Can anyone recommend something that will displease my kittens? Misty loves to scratch my headboard and sofa and she and Sparky have both started jumping up onto my kitchen worktops. I've tried repellent spray from [email protected] and also sticky strips which Misty seems to love as she now licks and bites the headboard since I put them on! I wondered about vinegar or lemon juice but when testing them with it they licked them of my fingers! My old cat learnt pretty quickly that he wasn't allowed on worktops so it was never an issue but unfortunately these two rascals aren't so obedient! And ideas?


----------



## Guest (May 7, 2011)

To give up and keep your work tops clear and wipe them before you cook 

I tried and tried I put tin foil on, filled trays with water and to my shame tried a water spray but they just thought it a game, so I have given up and just wipe my sides down before I cook or prepare food and they know to keep off if I am actually doing food on them, as for the sofa and headboard I have several scratching posts about and a couple of the cardboard ones as Monty prefers these to upright scratchers, but keep their claws trimmed so they can't do so much damage and learn to live with it.


----------



## buffie (May 31, 2010)

Do your kittens have lots of scratch posts,both vertical and horizontal.When you see them scratching places they shouldnt,take them to their scratchers and get them/show them what they should do.Meeko my Raggie didnt like the smell of Olbas oil,but it can be quite strong and may not be best suited to your headboard :tongue_smilie:.As for work tops I and most of the other cat slaves on the forum just use an anti bac spray,and wipe the surface before use.Its a lot less hassle than trying to stop them jumping up.To be honest I cant see the problem with them being there,they just want to see what your doing


----------



## chellemich (Apr 5, 2011)

Nooo! I can't give up and let them win! Well, not just yet anyway! Foil was the first thing I tried and I am using a water spray. I don't usually have to use it - they just see it and jump down but it doesn't stop them getting up there in the first place. 

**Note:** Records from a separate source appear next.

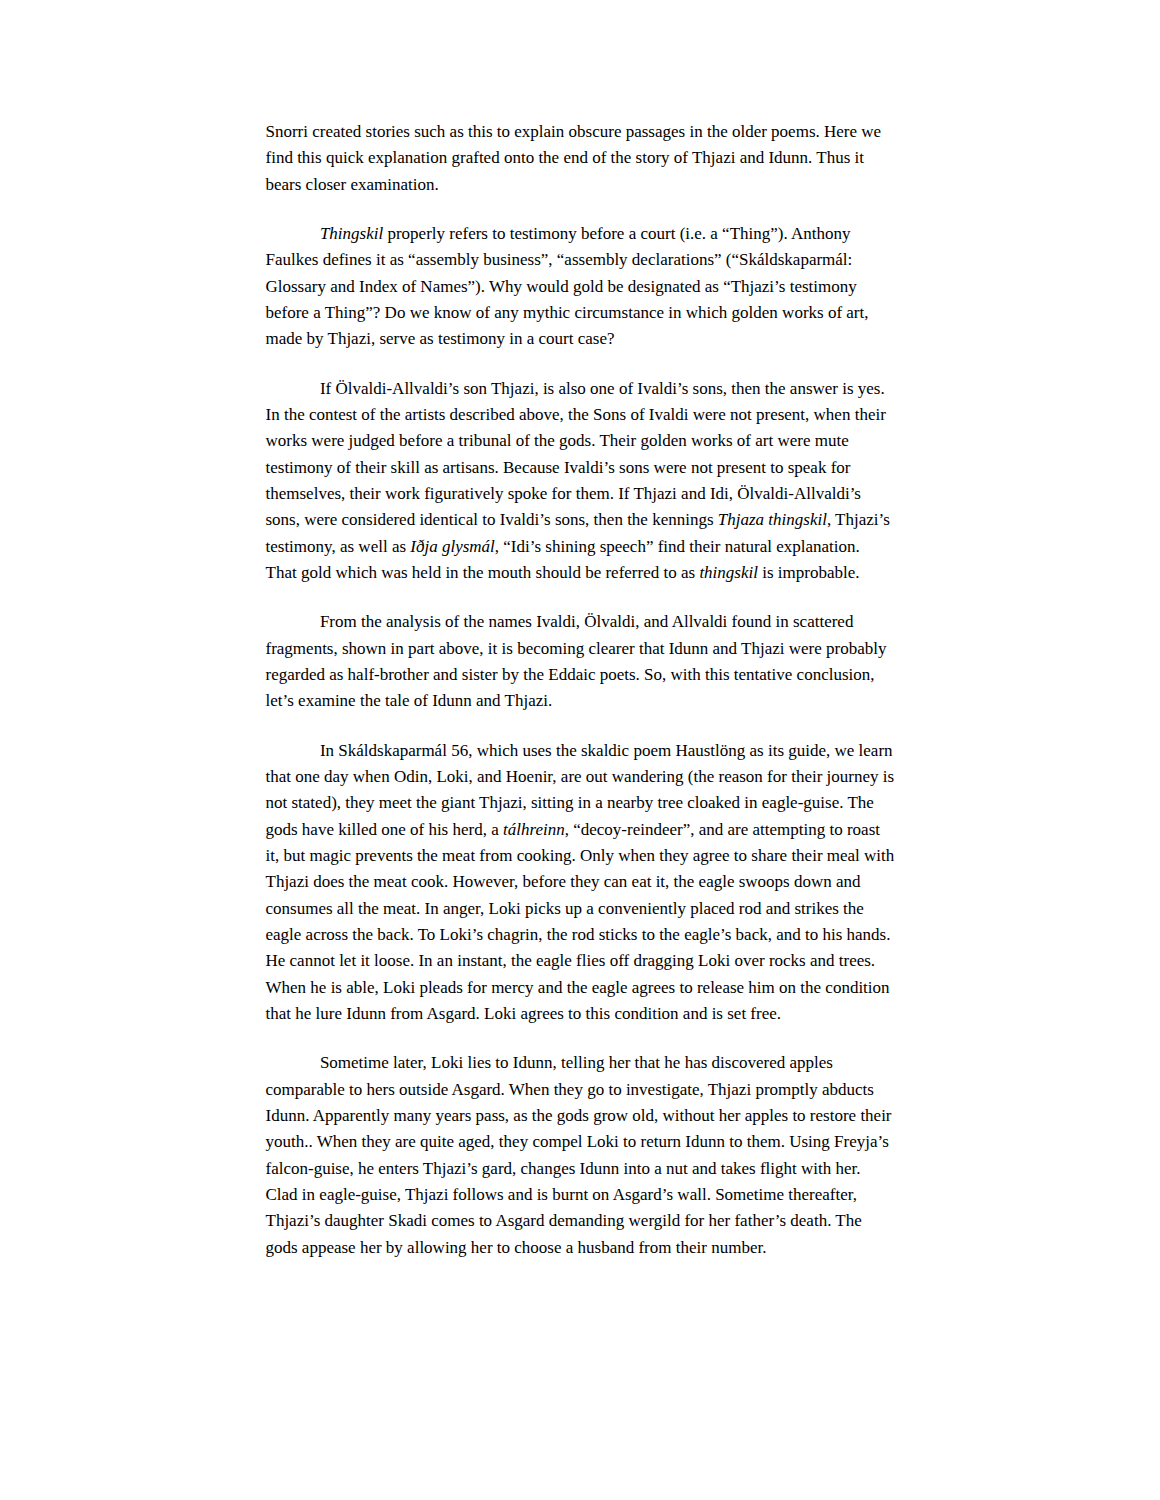Snorri created stories such as this to explain obscure passages in the older poems. Here we find this quick explanation grafted onto the end of the story of Thjazi and Idunn. Thus it bears closer examination.
Thingskil properly refers to testimony before a court (i.e. a “Thing”). Anthony Faulkes defines it as “assembly business”, “assembly declarations” (“Skáldskaparmál: Glossary and Index of Names”). Why would gold be designated as “Thjazi’s testimony before a Thing”? Do we know of any mythic circumstance in which golden works of art, made by Thjazi, serve as testimony in a court case?
If Ölvaldi-Allvaldi’s son Thjazi, is also one of Ivaldi’s sons, then the answer is yes. In the contest of the artists described above, the Sons of Ivaldi were not present, when their works were judged before a tribunal of the gods. Their golden works of art were mute testimony of their skill as artisans. Because Ivaldi’s sons were not present to speak for themselves, their work figuratively spoke for them. If Thjazi and Idi, Ölvaldi-Allvaldi’s sons, were considered identical to Ivaldi’s sons, then the kennings Thjaza thingskil, Thjazi’s testimony, as well as Iðja glysmál, “Idi’s shining speech” find their natural explanation. That gold which was held in the mouth should be referred to as thingskil is improbable.
From the analysis of the names Ivaldi, Ölvaldi, and Allvaldi found in scattered fragments, shown in part above, it is becoming clearer that Idunn and Thjazi were probably regarded as half-brother and sister by the Eddaic poets. So, with this tentative conclusion, let’s examine the tale of Idunn and Thjazi.
In Skáldskaparmál 56, which uses the skaldic poem Haustlöng as its guide, we learn that one day when Odin, Loki, and Hoenir, are out wandering (the reason for their journey is not stated), they meet the giant Thjazi, sitting in a nearby tree cloaked in eagle-guise. The gods have killed one of his herd, a tálhreinn, “decoy-reindeer”, and are attempting to roast it, but magic prevents the meat from cooking. Only when they agree to share their meal with Thjazi does the meat cook. However, before they can eat it, the eagle swoops down and consumes all the meat. In anger, Loki picks up a conveniently placed rod and strikes the eagle across the back. To Loki’s chagrin, the rod sticks to the eagle’s back, and to his hands. He cannot let it loose. In an instant, the eagle flies off dragging Loki over rocks and trees. When he is able, Loki pleads for mercy and the eagle agrees to release him on the condition that he lure Idunn from Asgard. Loki agrees to this condition and is set free.
Sometime later, Loki lies to Idunn, telling her that he has discovered apples comparable to hers outside Asgard. When they go to investigate, Thjazi promptly abducts Idunn. Apparently many years pass, as the gods grow old, without her apples to restore their youth.. When they are quite aged, they compel Loki to return Idunn to them. Using Freyja’s falcon-guise, he enters Thjazi’s gard, changes Idunn into a nut and takes flight with her. Clad in eagle-guise, Thjazi follows and is burnt on Asgard’s wall. Sometime thereafter, Thjazi’s daughter Skadi comes to Asgard demanding wergild for her father’s death. The gods appease her by allowing her to choose a husband from their number.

They have a cat tree in 'their' room and I just bought a smaller one for the living room. Sparky scratched that straight away but Misty still prefers the sofa! She's definitely the naughtiest!


----------



## CandyApocalypse (Feb 8, 2011)

I would give up with the counter tops, they might obey while you are there, but when you aren't, they will probably sleep on the things. The more I tell a cat that they can't do something, the more it becomes the only thing in the world that they want to. For example, we shut Rose out of the spare room, she would scream and cry to go in there all the time. Finally, I gave in and left the door opened, I cannot remember the last time she went in there.  Like children, I pick my battles with the cats.

If it helps, cats are meant to not like citrus scents, but you mentioned yours likes lemon, so not sure about that.

With the scratching, I also had this problem. Every time I saw them scratching something they shouldn't, I would say no, pick them up and take them to their scratching post, even showing them how to scratch it (looper that I am). Eventually they got the idea. However, I will mention that not all cats like the same kind of scratching posts, I had an upright one for Dante which he hated, when I got a different one, he would use it. So, if you don't have a few, might be worth investing in something different to see if that helps.


----------



## goldleaf (Oct 13, 2010)

ive not tried it but have heard muscle spray is nasty to felines

muscle spray - Google Search


----------



## catsmum (Feb 4, 2011)

goldleaf said:


> ive not tried it but have heard muscle spray is nasty to felines
> 
> muscle spray - Google Search


i hope youre not serious, have you any idea how hot those muscle and joint pain-relieving sprays get, the cat would get very hot paws and would (i'd imagine) try to lick it off their paws, do you have any idea what that stuff would do to them if they ingested it?

i really wish people would think what theyre posting before they post it, some of the tips in here are just ridiculous, some are potentially very dangerous.


----------